Paul Ryan apresentou uma visão alternativa, onde indivíduos decidem como gastar seu próprio dinheiro, sem a tutela ineficiente do governo. Seu plano prevê um código tributário mais simples e menores impostos em relação ao que os democratas desejam. Com o foco no longo prazo, Ryan mostrou que há a necessidade de escolha entre dois futuros muito diferentes. De um lado, Washington continua decidindo onde gastar os recursos criados pela iniciativa privada, com seus projetos corruptos e incompetentes. Do outro, o governo adota uma política de forte redução dos gastos, deixando o caminho livre para que indivíduos e empresas possam novamente colocar a economia na trilha da prosperidade.

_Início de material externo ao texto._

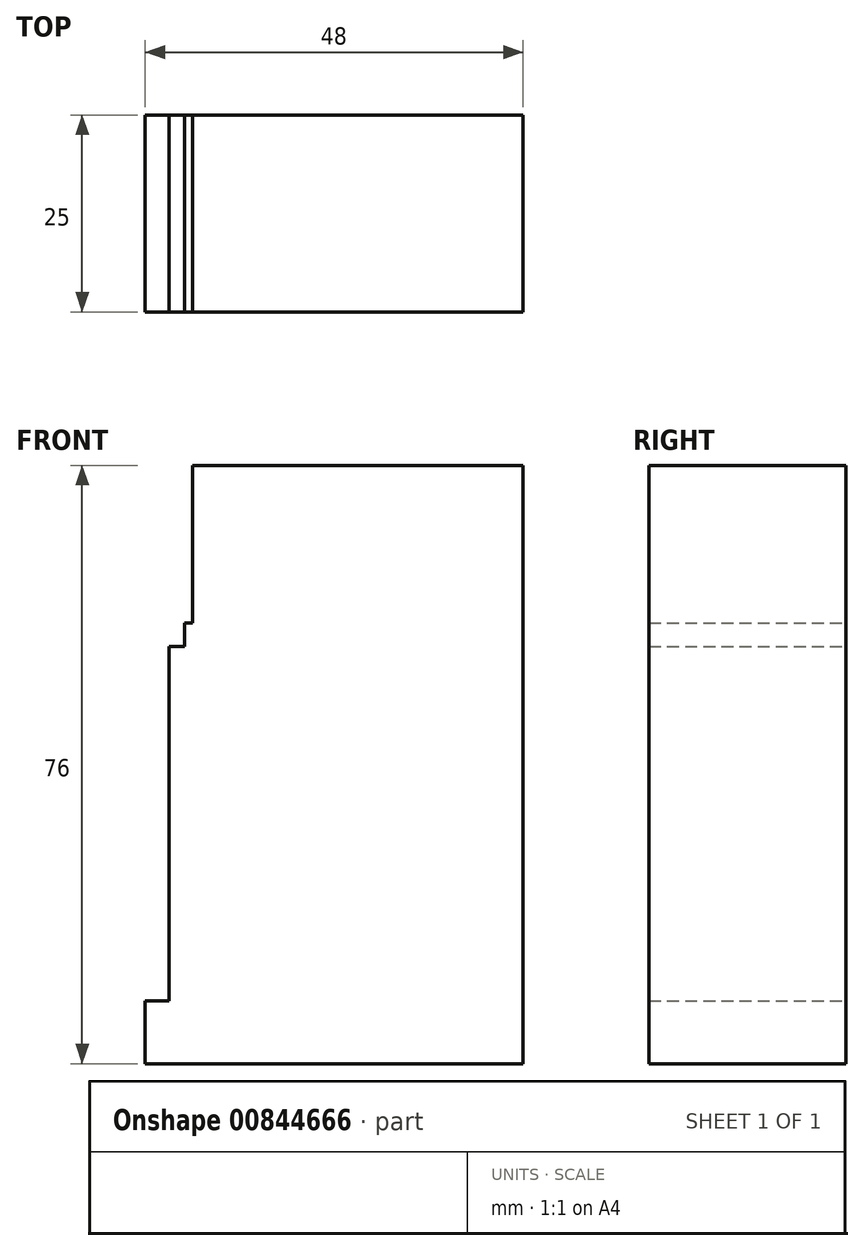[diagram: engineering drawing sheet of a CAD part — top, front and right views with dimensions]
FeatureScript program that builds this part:
annotation { "Feature Type Name" : "Feature", "Feature Type Description" : "" }
export const myFeature = defineFeature(function(context is Context, id is Id, definition is map)
    precondition{}
    {
        {
            var Q0;
            Q0=qCreatedBy(makeId("Front.planeOp"),FACE);
            var sketch = newSketch(context, id + "F0", { "sketchPlane" : qUnion([Q0])});
            skLineSegment(sketch, "E0.bottom", {"start": v(0, 0) * mm, "end": v(-43, 0) * mm});
            skLineSegment(sketch, "E0.top", {"start": v(0, 3) * mm, "end": v(-43, 3) * mm});
            skLineSegment(sketch, "E0.left", {"start": v(0, 0) * mm, "end": v(0, 3) * mm});
            skLineSegment(sketch, "E0.right", {"start": v(-43, 0) * mm, "end": v(-43, 3) * mm});
            skLineSegment(sketch, "E1.bottom", {"start": v(0, 0) * mm, "end": v(-45, 0) * mm});
            skLineSegment(sketch, "E1.top", {"start": v(0, -45) * mm, "end": v(-45, -45) * mm});
            skLineSegment(sketch, "E1.left", {"start": v(0, 0) * mm, "end": v(0, -45) * mm});
            skLineSegment(sketch, "E1.right", {"start": v(-45, 0) * mm, "end": v(-45, -45) * mm});
            skLineSegment(sketch, "E2.bottom", {"start": v(0, 3) * mm, "end": v(-42, 3) * mm});
            skLineSegment(sketch, "E2.top", {"start": v(0, 23) * mm, "end": v(-42, 23) * mm});
            skLineSegment(sketch, "E2.left", {"start": v(0, 3) * mm, "end": v(0, 23) * mm});
            skLineSegment(sketch, "E2.right", {"start": v(-42, 3) * mm, "end": v(-42, 23) * mm});
            skLineSegment(sketch, "E3.bottom", {"start": v(0, -45) * mm, "end": v(-48, -45) * mm});
            skLineSegment(sketch, "E3.top", {"start": v(0, -53) * mm, "end": v(-48, -53) * mm});
            skLineSegment(sketch, "E3.left", {"start": v(0, -45) * mm, "end": v(0, -53) * mm});
            skLineSegment(sketch, "E3.right", {"start": v(-48, -45) * mm, "end": v(-48, -53) * mm});
            skSolve(sketch);
        }
        {
            var Q0;
            Q0 = qSketchRegion(id + "F0", true);
            extrude(context, id + "F1", {"entities" : qUnion([Q0]), "depth" : 25 * mm, "offsetDistance" : 25 * mm});
        }
    });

Sem apelar para discurso demagógico, Ryan reconhece que os ajustes necessários seriam também dolorosos no primeiro momento. Afinal, trata- se de corrigir o rumo atual, que tem sido de total irresponsabilidade. Não dá mais para viver além dos meios existentes, e, quanto mais tempo levar para os americanos aceitarem este fato da realidade, maior será o sofrimento. A complacência de hoje será paga com o suor dobrado de amanhã. E Ryan teve a coragem de não ignorar o enorme elefante na sala, que todos fingem não existir.
Se sua iniciativa vai ou não surtir efeito prático, ainda parece cedo para dizer. A escolha, em última instância, caberá aos eleitores americanos. Mas o presidente Obama já teve de vir a público reagir, e anunciou um projeto de corte de US$ 4 trilhões nos gastos públicos nos próximos 12 anos. Muitas incertezas ainda pairam no ar, e seu discurso foi carregado de demagogia. Obama atacou os mais ricos, como se mais impostos para ricos não prejudicassem justamente os mais pobres. Mas o pêndulo pode ter começado a virar. Os americanos agora contam com uma liderança que tem a coragem de defender uma opção diferente para o país.
Voltando ao Brasil, vemos que a reação da oposição é bem-vinda, mas que ainda é muito tímida. Falta uma liderança que conteste o modelo atual de estado, que concentra poder demais e arrecada impostos demais. Onde está o Paul Ryan brasileiro?